Nothing below is to be printed except the lines between the line holding "M731 447 880 467" and the line holding "347 177 141", inclusive, each exactly as it appears.

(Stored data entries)

───

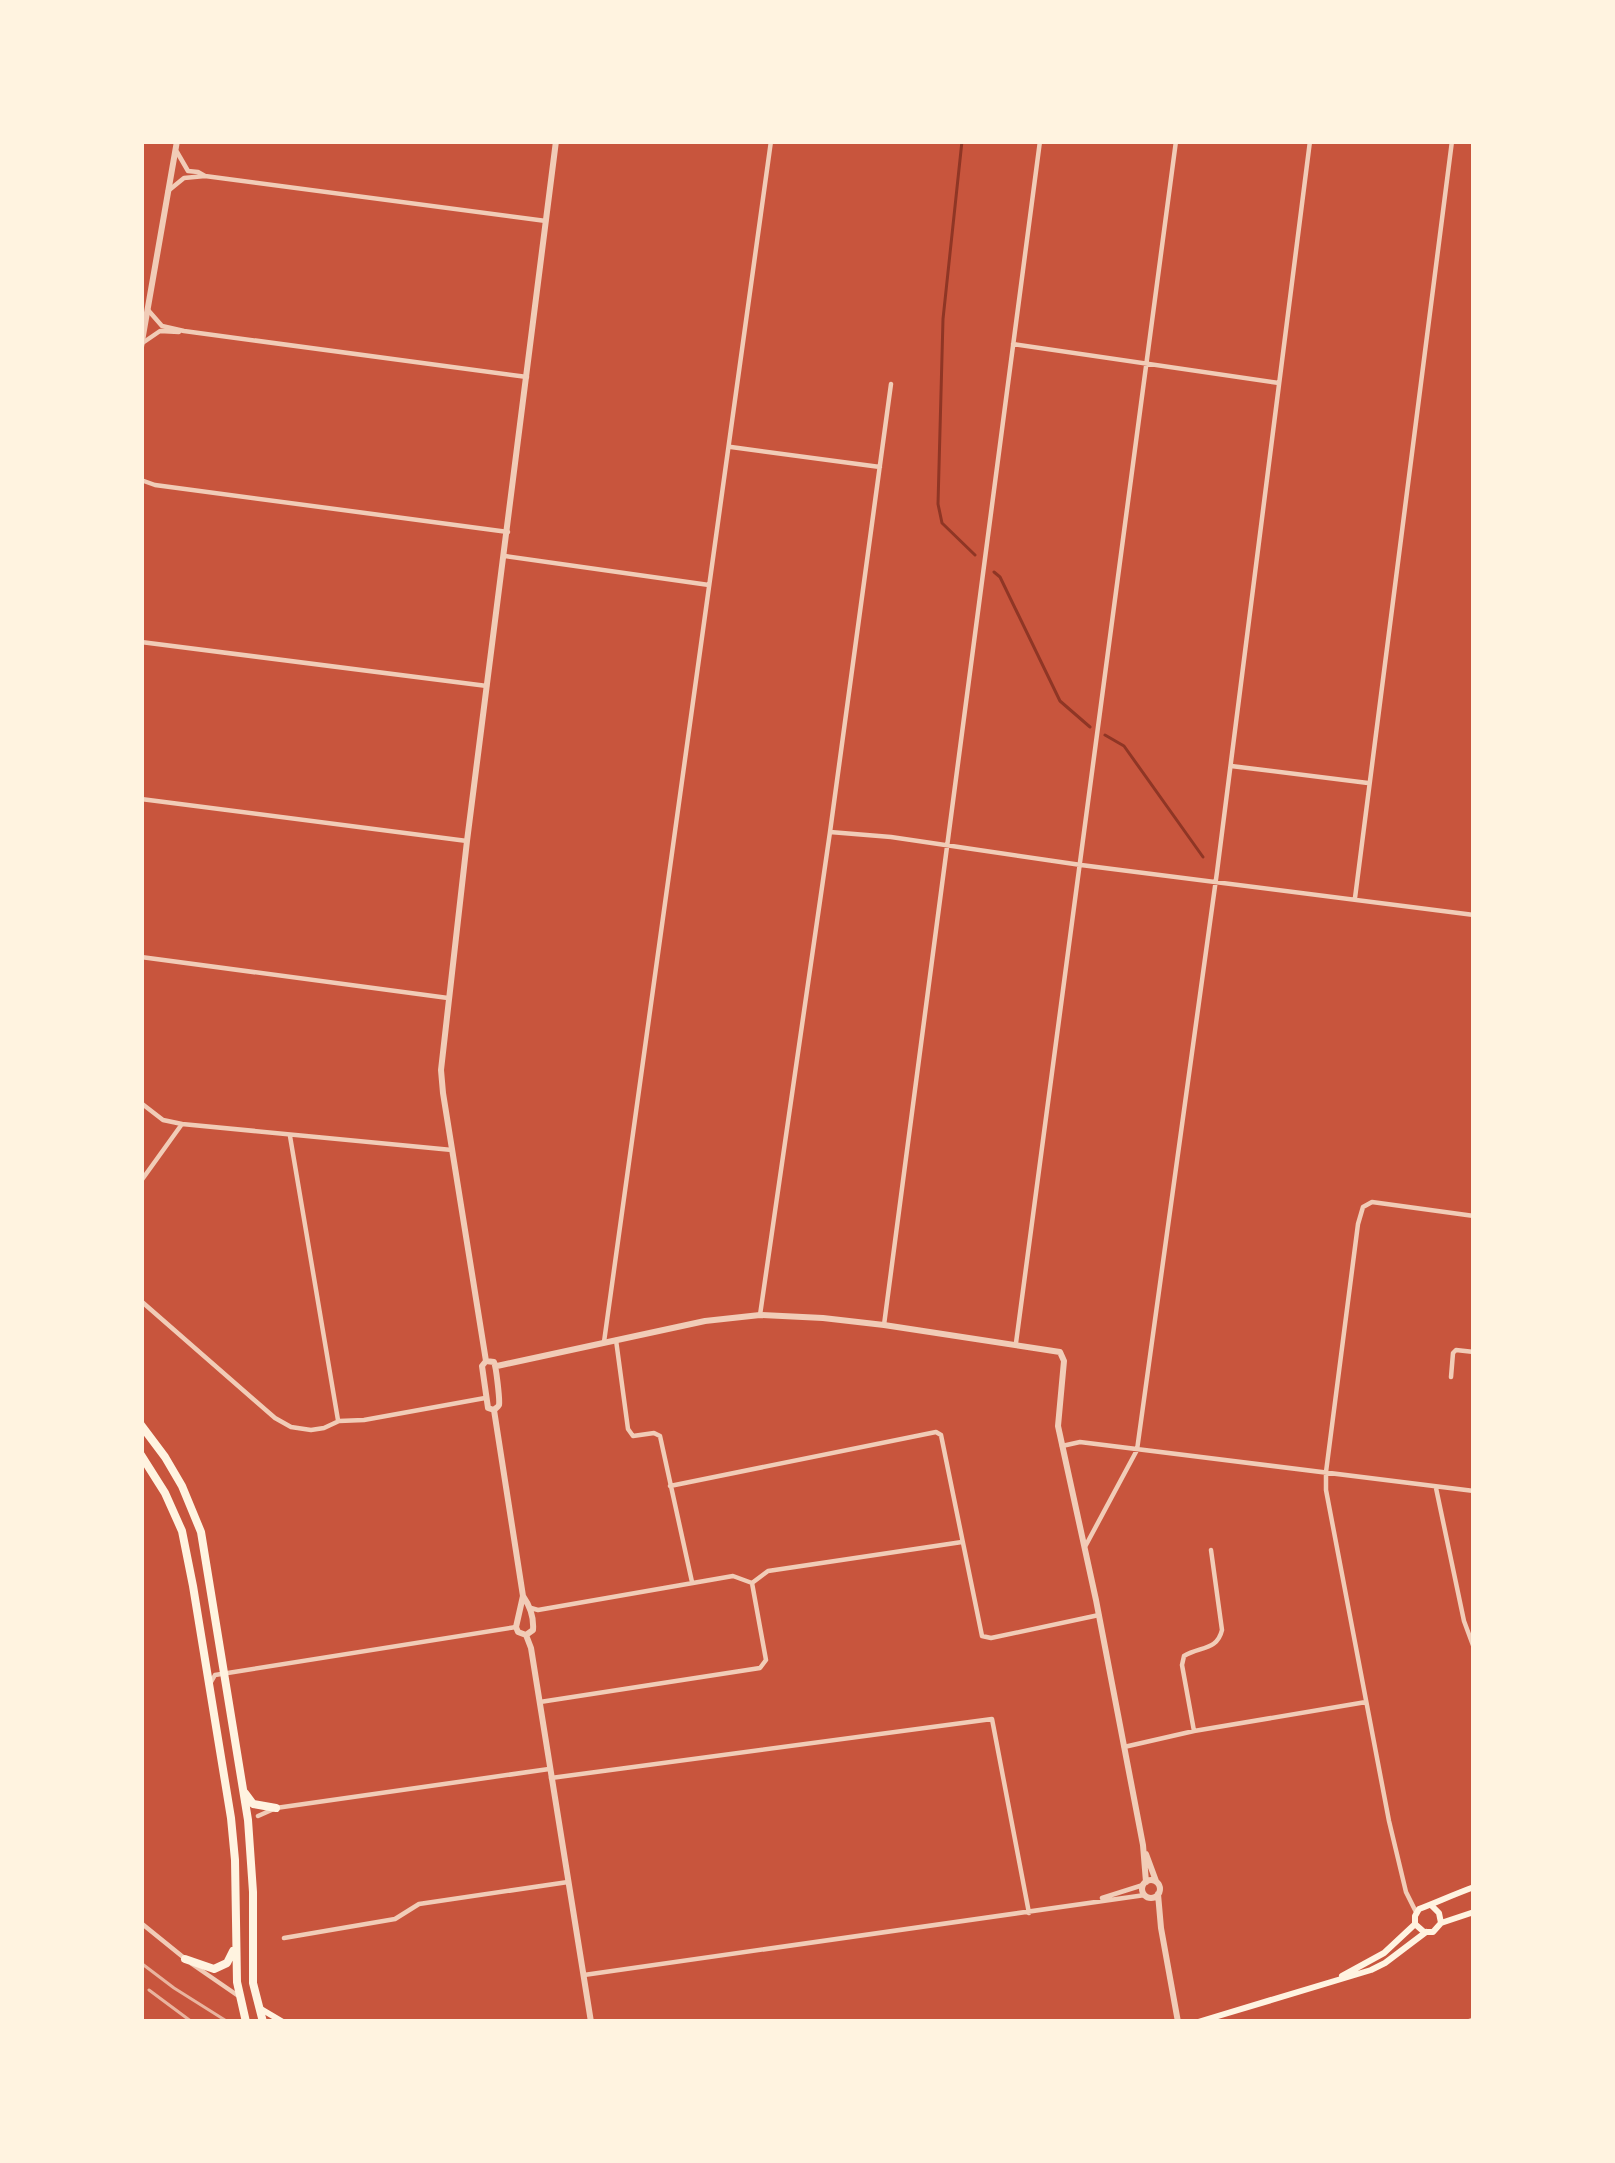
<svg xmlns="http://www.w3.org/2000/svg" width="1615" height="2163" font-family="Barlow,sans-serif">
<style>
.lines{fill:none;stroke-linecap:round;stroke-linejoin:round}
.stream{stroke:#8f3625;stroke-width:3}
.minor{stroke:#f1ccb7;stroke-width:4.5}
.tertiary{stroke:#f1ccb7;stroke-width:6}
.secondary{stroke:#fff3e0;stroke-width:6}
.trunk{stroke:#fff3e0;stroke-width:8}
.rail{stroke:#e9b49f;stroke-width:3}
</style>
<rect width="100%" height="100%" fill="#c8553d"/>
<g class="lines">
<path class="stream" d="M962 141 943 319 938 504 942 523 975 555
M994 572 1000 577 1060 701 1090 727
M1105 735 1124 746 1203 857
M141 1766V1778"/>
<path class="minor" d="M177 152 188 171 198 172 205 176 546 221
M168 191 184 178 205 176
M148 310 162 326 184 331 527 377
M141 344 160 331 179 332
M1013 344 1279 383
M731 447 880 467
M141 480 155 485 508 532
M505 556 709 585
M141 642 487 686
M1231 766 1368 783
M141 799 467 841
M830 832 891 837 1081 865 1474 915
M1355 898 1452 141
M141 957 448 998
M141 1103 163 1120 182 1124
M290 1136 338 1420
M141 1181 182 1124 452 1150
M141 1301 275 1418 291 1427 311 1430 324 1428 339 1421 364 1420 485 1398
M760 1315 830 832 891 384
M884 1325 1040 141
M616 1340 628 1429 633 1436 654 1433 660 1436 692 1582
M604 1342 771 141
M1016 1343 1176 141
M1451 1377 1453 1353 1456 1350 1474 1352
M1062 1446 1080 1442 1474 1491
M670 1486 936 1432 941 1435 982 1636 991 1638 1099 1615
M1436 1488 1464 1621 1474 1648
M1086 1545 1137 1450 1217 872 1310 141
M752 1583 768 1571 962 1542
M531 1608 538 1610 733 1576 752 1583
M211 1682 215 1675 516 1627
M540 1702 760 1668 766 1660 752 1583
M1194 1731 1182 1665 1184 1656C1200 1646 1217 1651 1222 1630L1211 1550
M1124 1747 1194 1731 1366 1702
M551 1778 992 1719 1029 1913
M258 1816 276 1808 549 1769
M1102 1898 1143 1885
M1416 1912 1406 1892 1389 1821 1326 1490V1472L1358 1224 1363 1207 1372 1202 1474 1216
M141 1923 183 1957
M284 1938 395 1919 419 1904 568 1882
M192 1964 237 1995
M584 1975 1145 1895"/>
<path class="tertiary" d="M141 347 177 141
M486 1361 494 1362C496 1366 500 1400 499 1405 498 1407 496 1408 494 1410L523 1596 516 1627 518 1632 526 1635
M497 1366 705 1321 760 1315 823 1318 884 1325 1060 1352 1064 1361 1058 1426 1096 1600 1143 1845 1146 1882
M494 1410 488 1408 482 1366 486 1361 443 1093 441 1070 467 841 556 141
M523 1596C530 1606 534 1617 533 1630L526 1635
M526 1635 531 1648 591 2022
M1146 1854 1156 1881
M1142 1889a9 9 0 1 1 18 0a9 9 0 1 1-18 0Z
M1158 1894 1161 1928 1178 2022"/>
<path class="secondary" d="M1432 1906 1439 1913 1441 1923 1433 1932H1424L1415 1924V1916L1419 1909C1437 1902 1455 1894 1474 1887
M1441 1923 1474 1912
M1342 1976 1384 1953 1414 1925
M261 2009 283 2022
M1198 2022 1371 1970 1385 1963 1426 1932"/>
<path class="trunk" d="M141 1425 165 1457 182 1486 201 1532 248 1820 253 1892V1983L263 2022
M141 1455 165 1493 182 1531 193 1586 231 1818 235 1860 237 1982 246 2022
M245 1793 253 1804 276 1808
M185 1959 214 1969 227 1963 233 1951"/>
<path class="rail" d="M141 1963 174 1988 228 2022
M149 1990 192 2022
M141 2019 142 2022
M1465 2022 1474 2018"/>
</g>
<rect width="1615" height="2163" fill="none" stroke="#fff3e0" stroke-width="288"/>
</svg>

───

● **WORKED SOLUTION**:
M731 447 880 467
M141 480 155 485 508 532
M505 556 709 585
M141 642 487 686
M1231 766 1368 783
M141 799 467 841
M830 832 891 837 1081 865 1474 915
M1355 898 1452 141
M141 957 448 998
M141 1103 163 1120 182 1124
M290 1136 338 1420
M141 1181 182 1124 452 1150
M141 1301 275 1418 291 1427 311 1430 324 1428 339 1421 364 1420 485 1398
M760 1315 830 832 891 384
M884 1325 1040 141
M616 1340 628 1429 633 1436 654 1433 660 1436 692 1582
M604 1342 771 141
M1016 1343 1176 141
M1451 1377 1453 1353 1456 1350 1474 1352
M1062 1446 1080 1442 1474 1491
M670 1486 936 1432 941 1435 982 1636 991 1638 1099 1615
M1436 1488 1464 1621 1474 1648
M1086 1545 1137 1450 1217 872 1310 141
M752 1583 768 1571 962 1542
M531 1608 538 1610 733 1576 752 1583
M211 1682 215 1675 516 1627
M540 1702 760 1668 766 1660 752 1583
M1194 1731 1182 1665 1184 1656C1200 1646 1217 1651 1222 1630L1211 1550
M1124 1747 1194 1731 1366 1702
M551 1778 992 1719 1029 1913
M258 1816 276 1808 549 1769
M1102 1898 1143 1885
M1416 1912 1406 1892 1389 1821 1326 1490V1472L1358 1224 1363 1207 1372 1202 1474 1216
M141 1923 183 1957
M284 1938 395 1919 419 1904 568 1882
M192 1964 237 1995
M584 1975 1145 1895"/>
<path class="tertiary" d="M141 347 177 141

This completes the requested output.